I want to mention that at the exact moment I met this guy, my roommate showed up with a gift for me; She had been to the Salvation Army looking for old clothes when she found a Batman shawl. A goddamned official Batman shawl! Suddenly, terms such as relative size, connection, age of target group, reason and substance just lost their meaning to me, blurring into a grey muddle. Crazed and bewildered, I ran out and tried eating a Methodist church while milking a rhubarb. Let me tell you, it was frigging nuts.

Well, after we kill Tom, reducing him to many tiny little pieces, Gary Oldman shows up again, only now he's a bat creature and much smaller. He looks menacing, but he's actually pretty much like a wasp. You leave him alone, he leaves you alone. In fact, when I jumped up to hit him, he tried to avoid me! I thought killing him might be the wrong thing to do, but hey, I need to get this game over with. A couple of whacks, and he's down. It was almost... too easy...
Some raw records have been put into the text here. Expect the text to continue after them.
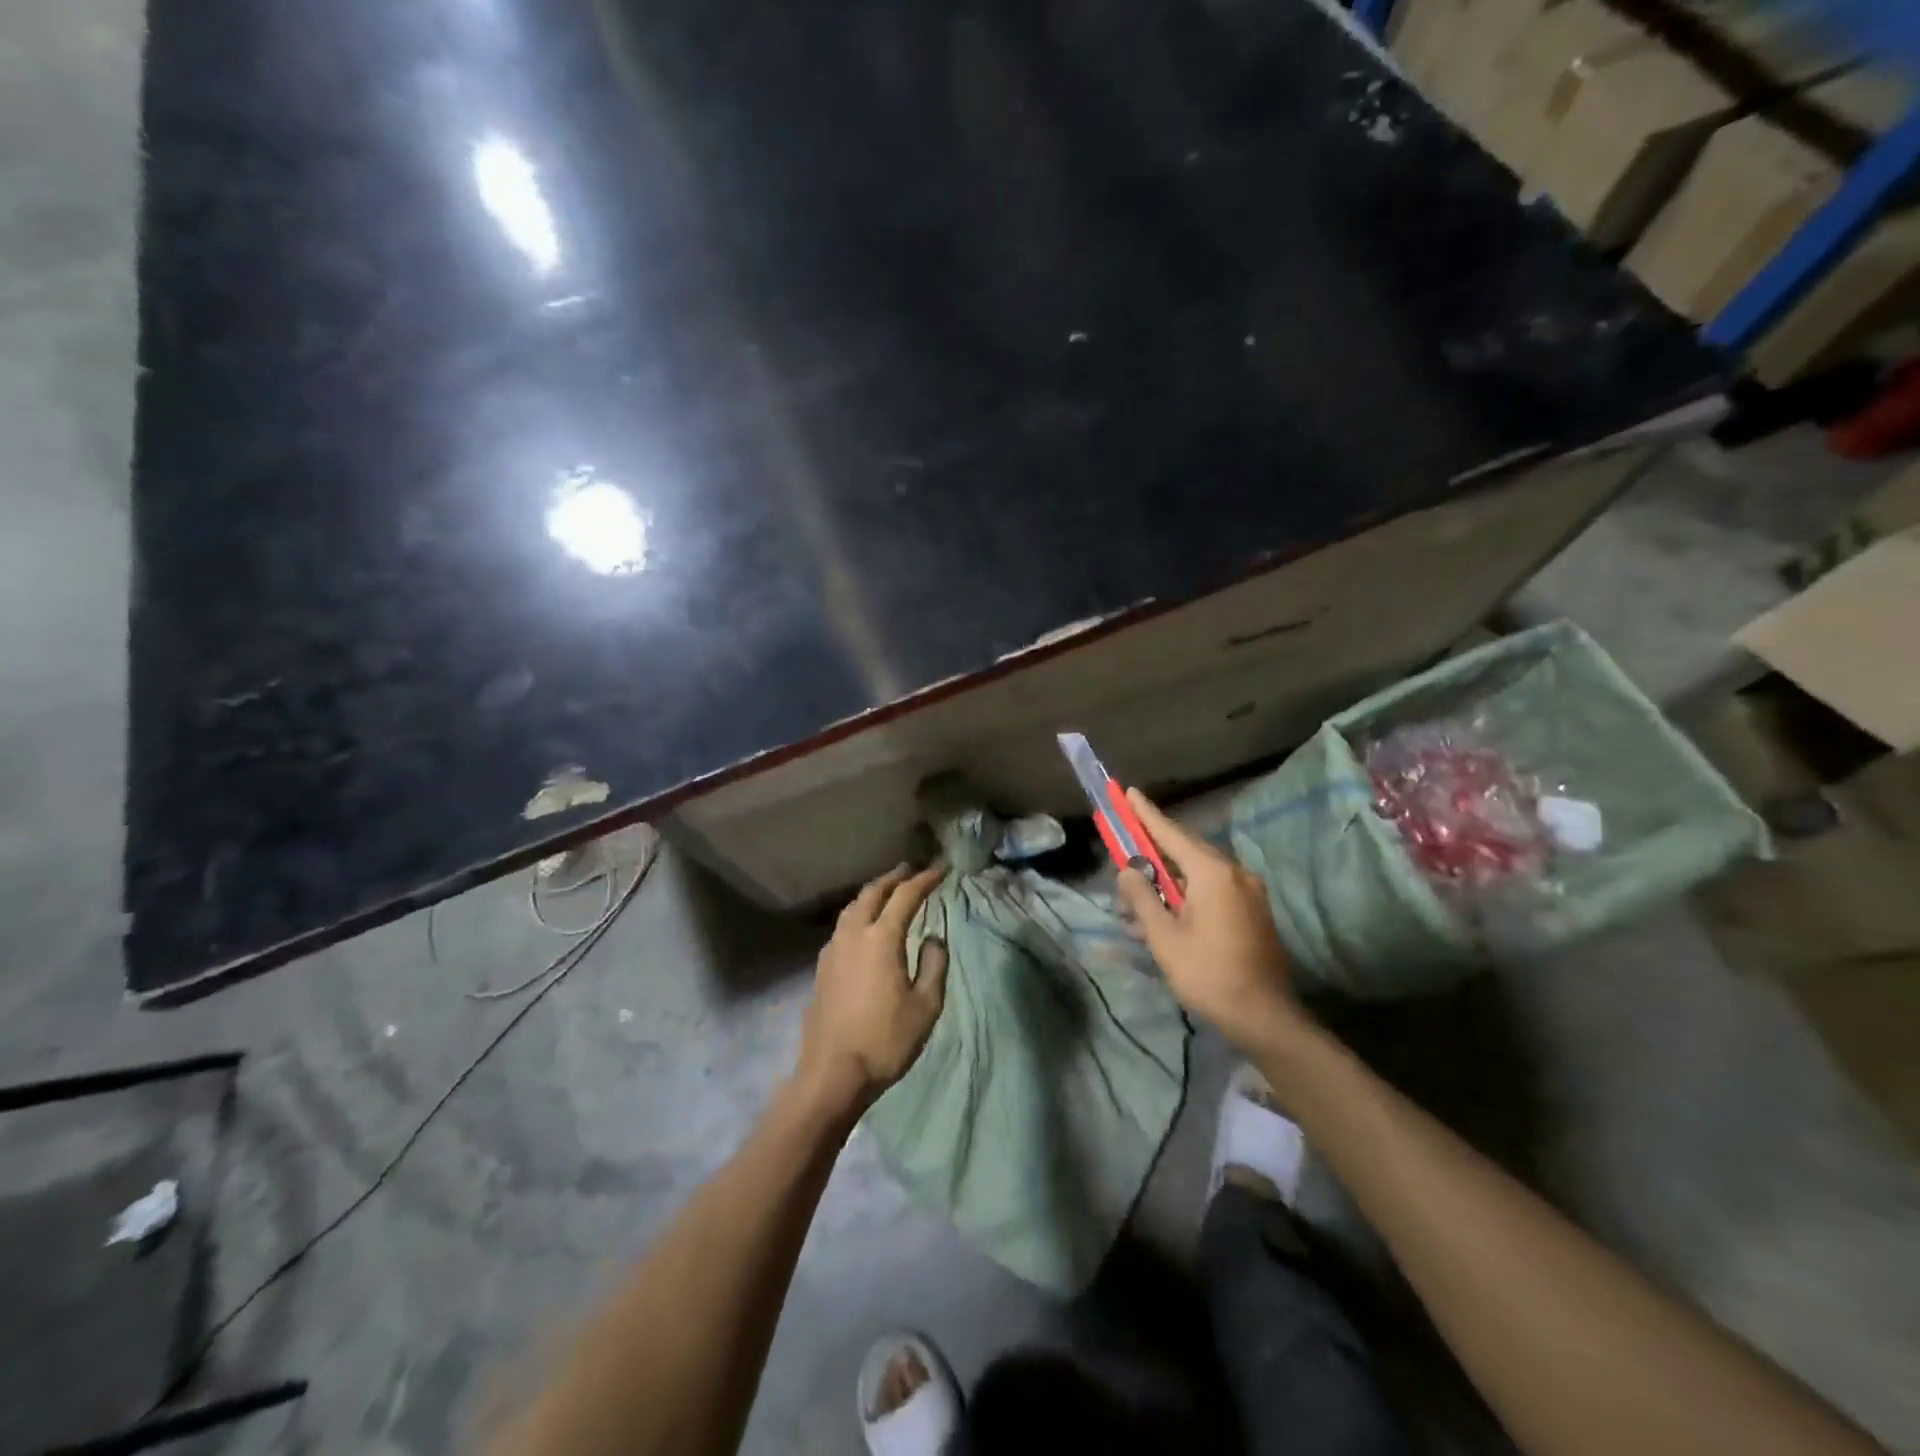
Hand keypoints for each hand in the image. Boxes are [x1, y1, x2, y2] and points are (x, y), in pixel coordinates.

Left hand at [793, 863, 949, 1114]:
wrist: (832, 1073)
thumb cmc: (886, 1040)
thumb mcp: (926, 1005)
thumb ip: (934, 964)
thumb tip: (933, 938)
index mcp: (881, 938)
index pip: (906, 896)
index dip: (925, 879)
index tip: (942, 868)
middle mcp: (853, 934)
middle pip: (873, 893)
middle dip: (894, 878)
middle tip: (911, 870)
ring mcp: (832, 950)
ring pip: (852, 908)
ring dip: (872, 894)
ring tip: (887, 891)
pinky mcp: (821, 968)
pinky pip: (842, 927)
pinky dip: (858, 914)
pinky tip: (864, 927)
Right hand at [1115, 789, 1302, 1057]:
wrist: (1264, 1017)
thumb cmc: (1208, 974)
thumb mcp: (1163, 937)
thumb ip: (1142, 897)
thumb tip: (1128, 870)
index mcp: (1212, 873)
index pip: (1170, 833)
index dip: (1146, 813)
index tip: (1128, 792)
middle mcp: (1234, 873)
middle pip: (1183, 853)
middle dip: (1150, 859)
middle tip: (1123, 866)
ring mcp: (1248, 892)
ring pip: (1196, 876)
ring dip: (1165, 887)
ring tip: (1136, 912)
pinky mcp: (1252, 912)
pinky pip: (1211, 892)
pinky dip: (1185, 898)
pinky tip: (1164, 921)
Yup, he retreats to his castle, and we run after him. At least I think the final level is his castle. It doesn't look much like it did earlier, but I have been known to be wrong. For example, I always thought that Bruce Campbell was in The Flash, but it was that guy from Dawson's Cr... Hey, it's Vladek, old buddy old pal!

Well, small world. I don't know how he ended up in the middle of a hellish castle, and I'm pretty sure he'll wonder about the same thing in the morning.

Dracula's castle looks a lot like Bowser's, only the skeletons in Bowser's castle are from turtles. The scenery is pretty much the same, with levitating platforms hovering over a sea of magma and fireballs jumping around. Plus, he's got the whole steel beam thing going.

Well, no point delaying it, I guess. Here's the moment we've all been waiting for. The final confrontation, mano a inmortale.

And look, he even put on his old armament for the occation! I thought he was hyperactive the second time I met him, but now he seems to have been snacking on sugar canes while waiting for me; He's running and jumping around like Steve Irwin on speed. Plus, he's now fifteen feet tall. That's the second... no, wait, that's the biggest Gary Oldman I've seen in my life!

After Gary is dead, we're finally given the real ending. What kind of amazing cinematical conclusion did the developers retain from the whimps who played this game the easy way? Will this elusive alternative ending justify the hours of pain I have suffered?

Wow. A five-frame animation showing Dracula's castle falling apart. In-frigging-credible. There's more, though: we also get to know who made the game. If you were wondering, Mike Ellis, Tony Parks and Charles McNair were in charge of quality assurance. Funny names include: Cathy Varvaro, Olaf Olafsson, Jeff Bramfitt, David Dootson and Nick Burkcumbe.